5z_vs_1ul (5 Zealots vs. 1 Ultralisk)

5 Zealots try to kill a powerful Ultralisk. A sophisticated micro-trick demanding right positioning and attack timing has to be learnt to win.

Ours


QMIX


TARMAC + QMIX


MMM (7 Marines, 2 Marauders, 1 Medivac)

Symmetric teams consist of 7 Marines, 2 Marauders and 1 Medivac spawn at two fixed points and the enemy team are tasked to attack the ally team. This task can demonstrate the scalability of our method.

Ours


QMIX


TARMAC + QMIX


1o10b_vs_1r (1 Overseer & 10 Banelings vs. 1 Roach)

In a map full of cliffs, an Overseer detects a Roach. Teammates of the Overseer, 10 Banelings need to kill this Roach to get the winning reward. Each Baneling deals 20 damage to the 145 health Roach. Therefore, we need 8 Banelings to kill a Roach. The Overseer and the Roach spawn at a random point while the Banelings spawn randomly all round the map.
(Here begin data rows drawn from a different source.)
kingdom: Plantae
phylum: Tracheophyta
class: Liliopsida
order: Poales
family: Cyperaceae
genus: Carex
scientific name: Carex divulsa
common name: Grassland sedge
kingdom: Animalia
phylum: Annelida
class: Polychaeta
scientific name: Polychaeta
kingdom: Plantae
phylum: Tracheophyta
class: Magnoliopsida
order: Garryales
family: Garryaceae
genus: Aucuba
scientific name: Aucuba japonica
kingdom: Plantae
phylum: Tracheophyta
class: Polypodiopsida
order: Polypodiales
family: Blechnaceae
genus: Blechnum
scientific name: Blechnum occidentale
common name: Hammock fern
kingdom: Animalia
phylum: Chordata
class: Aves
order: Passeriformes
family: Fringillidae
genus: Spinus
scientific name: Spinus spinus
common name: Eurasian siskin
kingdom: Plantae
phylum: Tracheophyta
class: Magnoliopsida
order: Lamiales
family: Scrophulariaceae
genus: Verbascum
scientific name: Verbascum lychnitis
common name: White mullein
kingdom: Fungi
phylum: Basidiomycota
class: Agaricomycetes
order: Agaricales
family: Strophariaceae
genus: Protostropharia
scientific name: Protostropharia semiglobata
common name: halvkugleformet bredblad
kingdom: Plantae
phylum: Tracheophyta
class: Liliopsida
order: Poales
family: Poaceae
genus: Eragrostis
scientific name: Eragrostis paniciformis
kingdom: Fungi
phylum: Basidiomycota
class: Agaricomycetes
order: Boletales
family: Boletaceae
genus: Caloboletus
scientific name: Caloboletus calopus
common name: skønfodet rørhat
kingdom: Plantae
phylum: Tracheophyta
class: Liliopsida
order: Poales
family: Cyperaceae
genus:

In the minimized communication strategy, Banelings can keep silence and the Overseer needs to encode its position and send it to Banelings (Banelings don’t know where the Roach is otherwise). We use this task to test the performance of our method in complex scenarios.

Ours

Our method learns a economic strategy where 8 Banelings attack the Roach. 8 is exactlly the number of Banelings that is needed to kill the Roach.

QMIX

QMIX agents learn to patrol the right side of the map. This strategy leads to a win rate of 40%.

TARMAC + QMIX

Attentional communication is not effective for this 10 agents scenario. Some Banelings didn't learn to attack the Roach (for example, in the first epsiode shown here, only 7 of the Banelings participate in the battle). And agents seem to only pay attention to the bottom part of the map.